The increasing reliance of Nepal on digital platforms for education, discourse, and governance presents both opportunities and challenges. The latest data shows that the telephone coverage reached 124.22 per cent of the population, while the internet penetration rate stood at a whopping 149.23 per cent in the country. This encompasses 42.12 per cent through fixed broadband, 107.02 per cent via mobile broadband, and 0.10 per cent from wireless services. In such a well-connected landscape, the internet has become a basic necessity. On the one hand, it has truly strengthened citizens’ fundamental right to information and freedom of expression and on the other, it has also opened the door to new digital threats like cyber fraud, child exploitation, online harassment, doxxing and social media-fueled violence.
Notably, a fraud linked to the Telegram app, suspected of being used for money laundering is/was a case in point. In response to this, the Nepal Telecommunications Authority ordered telecom providers to block the platform outright. While this reflects a proactive and swift response on the part of the government under cyber governance, concerns grow over culturally embedded phenomena like "cancel culture," which is far less tangible than cybercrime and often ignored to deliberate upon at the policy level. This phenomenon operates less through hacking or surveillance and more through orchestrated character assassination via social media. The aim is often to shame, silence, or dismantle someone’s public reputation, based on perceived transgressions.
Regulatory frameworks
In addressing and regulating these challenges, Nepal has adopted several regulatory frameworks that includes Telecommunications Act (1996), the Electronic Transaction Act (2006), Consumer Protection Act (2018), IT Policy (2023), and Cyber Security Regulation (2020), among others, for addressing technical threats but lacks specific tools for navigating these emergent socio-digital battlegrounds and handling to fast evolving cancel culture. While this form of digital ostracism gains ground, there is an urgent need to understand its anatomy and relevance to evolving circumstances of digital threats like cancel culture.

- ENTRIES SHOWN:
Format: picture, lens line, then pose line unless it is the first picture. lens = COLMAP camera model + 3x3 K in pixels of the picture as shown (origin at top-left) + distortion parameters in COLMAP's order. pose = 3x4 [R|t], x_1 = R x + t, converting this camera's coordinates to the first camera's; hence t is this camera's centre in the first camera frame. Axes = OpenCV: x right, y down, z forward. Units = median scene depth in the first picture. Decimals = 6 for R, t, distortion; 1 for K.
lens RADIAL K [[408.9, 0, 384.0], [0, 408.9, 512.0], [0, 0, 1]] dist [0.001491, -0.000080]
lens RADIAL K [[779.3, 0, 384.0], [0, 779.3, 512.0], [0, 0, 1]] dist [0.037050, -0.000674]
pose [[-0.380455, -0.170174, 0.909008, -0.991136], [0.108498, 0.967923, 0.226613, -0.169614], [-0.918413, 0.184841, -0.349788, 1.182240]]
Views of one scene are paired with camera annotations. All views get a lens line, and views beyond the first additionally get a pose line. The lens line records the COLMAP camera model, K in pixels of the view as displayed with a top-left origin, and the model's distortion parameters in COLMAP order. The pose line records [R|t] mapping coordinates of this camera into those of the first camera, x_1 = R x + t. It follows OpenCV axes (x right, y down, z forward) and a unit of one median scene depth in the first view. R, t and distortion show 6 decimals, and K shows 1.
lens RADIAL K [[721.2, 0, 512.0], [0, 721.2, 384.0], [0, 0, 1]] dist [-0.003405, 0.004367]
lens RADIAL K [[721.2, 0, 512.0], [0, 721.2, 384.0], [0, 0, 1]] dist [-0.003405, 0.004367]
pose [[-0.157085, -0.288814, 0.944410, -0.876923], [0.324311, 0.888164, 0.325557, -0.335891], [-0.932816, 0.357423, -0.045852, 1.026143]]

- WORK ORDER 1:
From the article on Nepal's digital threats, reproduce the passage that begins at the words "The increasing reliance" and stops after "social media-fueled violence.".
- WORK ORDER 2:
In the article on Nepal's digital threats, what did the Nepal Telecommunications Authority order telecom providers to do in response to the Telegram-linked fraud?
- WORK ORDER 3:
Extend the article on Nepal's digital threats and cancel culture, continuing from its last sentence.

- EXERCISE RESPONSE 1:
The increasing reliance of Nepal on digital platforms for education, discourse, and governance presents both opportunities and challenges. The latest data shows that the telephone coverage reached 124.22 per cent of the population, while the internet penetration rate stood at a whopping 149.23 per cent in the country. This encompasses 42.12 per cent through fixed broadband, 107.02 per cent via mobile broadband, and 0.10 per cent from wireless services. In such a well-connected landscape, the internet has become a basic necessity. On the one hand, it has truly strengthened citizens’ fundamental right to information and freedom of expression and on the other, it has also opened the door to new digital threats like cyber fraud, child exploitation, online harassment, doxxing and social media-fueled violence.

- EXERCISE RESPONSE 2:
It ordered them to block the Telegram platform outright.

- EXERCISE RESPONSE 3:
Globally, cancel culture has become a debated and often misunderstood phenomenon. According to Ryan S.C. Wong’s 'Analysis In Contexts', cancel culture encompasses publicly banishing individuals accused of misconduct, sometimes even without due process of law. Moreover, Wong suggests that it can empower marginalised voices or become a tool of ideological vendetta. In contrast, Hailey Roos, in her thesis on 'With (Stan)ding Cancel Culture', traces the roots of the practice to “Black Twitter”(now X), where it developed as a mechanism for collective accountability against racism, sexism, and social injustice.
Roos contextualises cancel culture through historical events such as the WWII internment of Japanese-Americans, the National Football League (NFL)’s silencing of Colin Kaepernick for his anti-racism protests and the media’s handling of Donald Trump’s hush-money scandal, seeking to erase dissents. These examples highlight a key shift in the relocation of power from state institutions to the crowd-sourced judgments of digital communities.
In the analysis of the mechanics of celebrity monitoring, Roos makes the case that followers frequently turn into violent upholders of moral purity through parasocial connections. Notable cases like Eminem's song "Stan" popularised the word "stans," which goes beyond appreciation to become protectors. They launched hashtag campaigns like #KanyeWestIsOverParty, sometimes based on misrepresented facts, to protect their idols and suppress dissents. These performances often mirror principles of social learning theory that define actions which gain approval through online, repeating the likes, retweets, shares in social media. Furthermore, Irving Janis’s concept of groupthink is also appropriate here 'digital spaces', reward conformity, not critical thought. Social media’s algorithm intensifies this, feeding users content that reflects their beliefs and past engagement, forming echo chambers that simulate mass consensus.
Restorative practices
In view of scholars they advocate for restorative practices and fandom behaviours to understand their broader cultural and political implications, highlighting authentic allyship and social change practice. For example, one illustrative case is the Kendall Jenner-Pepsi ad, which was pulled after being accused of trivialising the Black Lives Matter movement.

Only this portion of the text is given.